━━━ Verilen Alıntı

Ana sayfa

 

USAME BİN ZEYD R.A. أسامة بن زيد:

 

Eshâb-ı kirâmın büyüklerinden. “Resûlullahın sevgilisi” diye meşhûrdur. Babası, Peygamber efendimizin

âzâdlılarından Zeyd bin Hârise, anası, Ümm-i Eymen (r.anha)’dır. Künyesi, Ebû Muhammed’dir.

Nesebi, Üsame bin Zeyd bin Hârise bin Şerahbil’dir.

Mekke’ye giderken Resûlullahın devesinde, arkasında oturmuştu. Birlikte Kâ’be’ye girmişti.

Huneyn gazasında çocuk olduğu halde kahramanca çarpıştı. Çok cesur idi. Onsekiz yaşında iken, ordu

kumandanı yapıldı. 54 (m. 673) veya 59 (m. 678) senesinde Medine’de vefât etti.

Peygamber efendimiz, azadlı kölesi, Hz. Zeyd bin Hârise’yi çok severdi. Onu kendisine evlât edindi.

━━━━━━

Görev Tanımı 1:
Üsame bin Zeyd hakkındaki metne göre şu soruları yanıtlayın:
(a) Babası kimdir?
(b) Kaç yaşında ordu kumandanı yapıldı?
(c) Hangi şehirde vefat etti?
Görev Tanımı 2: Üsame bin Zeyd hakkındaki metni son cümlesinden sonra sürdürün.

━━━ Sağlanan Bilgiler

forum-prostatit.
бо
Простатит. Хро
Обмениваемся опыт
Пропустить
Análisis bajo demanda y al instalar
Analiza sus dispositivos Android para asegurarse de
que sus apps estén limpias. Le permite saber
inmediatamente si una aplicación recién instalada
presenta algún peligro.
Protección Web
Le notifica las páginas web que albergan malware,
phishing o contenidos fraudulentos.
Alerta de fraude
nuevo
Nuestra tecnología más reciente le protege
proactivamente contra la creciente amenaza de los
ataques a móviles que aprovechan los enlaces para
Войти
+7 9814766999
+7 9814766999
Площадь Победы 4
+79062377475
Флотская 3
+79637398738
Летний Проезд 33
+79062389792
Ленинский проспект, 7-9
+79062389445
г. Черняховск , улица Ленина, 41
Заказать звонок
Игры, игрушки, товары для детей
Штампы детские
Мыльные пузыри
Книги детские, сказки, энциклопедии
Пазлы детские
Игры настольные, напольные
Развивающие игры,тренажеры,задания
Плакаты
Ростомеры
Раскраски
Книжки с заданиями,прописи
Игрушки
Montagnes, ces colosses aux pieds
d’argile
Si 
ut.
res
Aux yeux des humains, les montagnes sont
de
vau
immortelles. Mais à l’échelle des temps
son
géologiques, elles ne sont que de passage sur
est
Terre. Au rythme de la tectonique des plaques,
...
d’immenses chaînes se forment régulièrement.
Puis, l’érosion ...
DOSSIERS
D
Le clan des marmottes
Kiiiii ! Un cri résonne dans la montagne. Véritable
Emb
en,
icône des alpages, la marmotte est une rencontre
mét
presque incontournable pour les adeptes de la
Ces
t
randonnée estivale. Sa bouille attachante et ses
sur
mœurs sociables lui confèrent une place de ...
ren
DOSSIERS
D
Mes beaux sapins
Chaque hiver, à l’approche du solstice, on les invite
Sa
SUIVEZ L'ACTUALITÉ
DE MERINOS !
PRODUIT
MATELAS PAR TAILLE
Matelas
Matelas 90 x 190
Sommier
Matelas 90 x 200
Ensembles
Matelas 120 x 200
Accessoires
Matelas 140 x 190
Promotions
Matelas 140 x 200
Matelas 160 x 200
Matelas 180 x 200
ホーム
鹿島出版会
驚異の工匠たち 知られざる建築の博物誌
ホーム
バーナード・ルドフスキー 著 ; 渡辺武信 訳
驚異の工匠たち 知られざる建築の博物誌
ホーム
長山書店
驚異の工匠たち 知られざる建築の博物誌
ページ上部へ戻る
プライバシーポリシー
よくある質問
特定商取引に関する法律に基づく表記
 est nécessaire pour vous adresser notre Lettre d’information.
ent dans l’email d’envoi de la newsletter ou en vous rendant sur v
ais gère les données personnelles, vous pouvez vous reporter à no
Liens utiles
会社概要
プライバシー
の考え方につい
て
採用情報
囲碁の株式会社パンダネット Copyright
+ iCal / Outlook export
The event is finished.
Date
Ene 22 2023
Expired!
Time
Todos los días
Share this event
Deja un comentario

━━━━━━

Alıştırma Sonucu 1:
(a) Zeyd bin Hârise
(b) Onsekiz yaşında
(c) Medine'de

Alıştırma Sonucu 2:
Dolayısıyle Hz. Üsâme bin Zeyd, aynı zamanda Peygamber efendimizin terbiyesi ile yetişti. Böylece

Peygamber efendimizin torunları Hz. Hasan ve Hz. Hüseyin’in sevgisine Hz. Üsâme de ortak oldu. Sevgili

Peygamberimiz, Üsâme’ye (r.a.) bu sevgisinin, babası Zeyd bin Hârise’ye olan sevgiden dolayı olduğunu

ifade ettiler ve: “Üsâme bana herkesten daha yakındır” buyurdular. Hz. Üsâme’nin, Ehl-i beyt’in

bir ferdi kabul edilmesinden sonra, gece gündüz demeden, her zaman, Peygamber efendimizin hâne-i

se’âdetlerine girip çıkmasına izin verildi.

Çocuk yaşta iken hicret sevabı kazandı. Medine döneminde, çocuk olduğu için, hicretin 7.8. yılına

kadar olan muharebelere katılamadı. Bundan sonra katıldığı muharebelerde çok kahramanlıklar gösterdi.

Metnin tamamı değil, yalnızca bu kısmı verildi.